**WHAT THE TASK ASKS**
Copy out the following lines word for word, keeping every character, space, and line break unchanged.

BEGIN

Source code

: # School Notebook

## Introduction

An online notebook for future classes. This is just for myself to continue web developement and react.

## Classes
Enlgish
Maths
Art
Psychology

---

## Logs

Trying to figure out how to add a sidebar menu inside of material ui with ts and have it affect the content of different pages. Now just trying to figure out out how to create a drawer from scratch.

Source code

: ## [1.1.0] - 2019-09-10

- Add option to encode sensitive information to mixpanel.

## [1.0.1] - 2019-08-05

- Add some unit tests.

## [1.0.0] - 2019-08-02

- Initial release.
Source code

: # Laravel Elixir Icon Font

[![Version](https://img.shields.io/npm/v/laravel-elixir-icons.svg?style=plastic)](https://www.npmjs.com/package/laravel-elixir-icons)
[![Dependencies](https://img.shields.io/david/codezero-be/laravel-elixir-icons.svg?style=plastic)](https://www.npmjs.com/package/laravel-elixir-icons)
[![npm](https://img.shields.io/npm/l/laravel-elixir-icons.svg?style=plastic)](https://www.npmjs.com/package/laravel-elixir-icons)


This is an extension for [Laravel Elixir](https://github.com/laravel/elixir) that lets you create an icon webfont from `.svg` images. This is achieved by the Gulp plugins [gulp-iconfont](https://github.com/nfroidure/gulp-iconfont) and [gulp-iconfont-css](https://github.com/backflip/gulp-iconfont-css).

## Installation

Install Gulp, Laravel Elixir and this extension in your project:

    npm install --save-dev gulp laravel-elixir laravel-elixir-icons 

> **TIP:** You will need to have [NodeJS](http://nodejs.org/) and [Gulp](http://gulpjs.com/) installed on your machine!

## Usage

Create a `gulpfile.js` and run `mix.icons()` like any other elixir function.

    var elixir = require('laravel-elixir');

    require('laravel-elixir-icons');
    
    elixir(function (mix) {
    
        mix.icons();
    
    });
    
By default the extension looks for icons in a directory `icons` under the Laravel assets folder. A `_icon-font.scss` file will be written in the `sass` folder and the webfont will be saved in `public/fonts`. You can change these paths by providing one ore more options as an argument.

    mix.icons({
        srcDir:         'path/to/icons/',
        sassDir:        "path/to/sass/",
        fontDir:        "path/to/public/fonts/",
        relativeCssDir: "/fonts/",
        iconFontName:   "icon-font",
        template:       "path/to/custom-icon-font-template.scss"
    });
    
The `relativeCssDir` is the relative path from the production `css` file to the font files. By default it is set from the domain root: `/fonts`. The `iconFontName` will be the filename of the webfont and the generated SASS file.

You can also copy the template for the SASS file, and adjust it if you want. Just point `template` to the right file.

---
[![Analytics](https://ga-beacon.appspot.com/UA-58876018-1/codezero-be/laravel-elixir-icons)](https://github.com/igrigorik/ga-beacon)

END

**EXERCISE OUTPUT**
Source code

: # School Notebook

## Introduction

An online notebook for future classes. This is just for myself to continue web developement and react.

## Classes
Enlgish
Maths
Art
Psychology

---

## Logs

Trying to figure out how to add a sidebar menu inside of material ui with ts and have it affect the content of different pages. Now just trying to figure out out how to create a drawer from scratch.

Source code

: ## [1.1.0] - 2019-09-10

- Add option to encode sensitive information to mixpanel.

## [1.0.1] - 2019-08-05

- Add some unit tests.

## [1.0.0] - 2019-08-02

- Initial release.
Source code

: # Laravel Elixir Icon Font

[![Version](https://img.shields.io/npm/v/laravel-elixir-icons.svg?style=plastic)](https://www.npmjs.com/package/laravel-elixir-icons)
[![Dependencies](https://img.shields.io/david/codezero-be/laravel-elixir-icons.svg?style=plastic)](https://www.npmjs.com/package/laravel-elixir-icons)
[![npm](https://img.shields.io/npm/l/laravel-elixir-icons.svg?style=plastic)](https://www.npmjs.com/package/laravel-elixir-icons)


This is an extension for [Laravel Elixir](https://github.com/laravel/elixir) that lets you create an icon webfont from `.svg` images. This is achieved by the Gulp plugins [gulp-iconfont](https://github.com/nfroidure/gulp-iconfont) and [gulp-iconfont-css](https://github.com/backflip/gulp-iconfont-css).

## Installation

Install Gulp, Laravel Elixir and this extension in your project:

    npm install --save-dev gulp laravel-elixir laravel-elixir-icons 

> **TIP:** You will need to have [NodeJS](http://nodejs.org/) and [Gulp](http://gulpjs.com/) installed on your machine!

## Usage

Create a `gulpfile.js` and run `mix.icons()` like any other elixir function.

    var elixir = require('laravel-elixir');

    require('laravel-elixir-icons');
    
    elixir(function (mix) {
    
        mix.icons();
    
    });
    
By default the extension looks for icons in a directory `icons` under the Laravel assets folder. A `_icon-font.scss` file will be written in the `sass` folder and the webfont will be saved in `public/fonts`. You can change these paths by providing one ore more options as an argument.

    mix.icons({
        srcDir:         'path/to/icons/',
        sassDir:        "path/to/sass/",
        fontDir:        "path/to/public/fonts/",
        relativeCssDir: "/fonts/",
        iconFontName:   "icon-font",
        template:       "path/to/custom-icon-font-template.scss"
    });
    
The `relativeCssDir` is the relative path from the production `css` file to the font files. By default it is set from the domain root: `/fonts`. The `iconFontName` will be the filename of the webfont and the generated SASS file.

You can also copy the template for the SASS file, and adjust it if you want. Just point `template` to the right file.

---
[![Analytics](https://ga-beacon.appspot.com/UA-58876018-1/codezero-be/laravel-elixir-icons)](https://github.com/igrigorik/ga-beacon)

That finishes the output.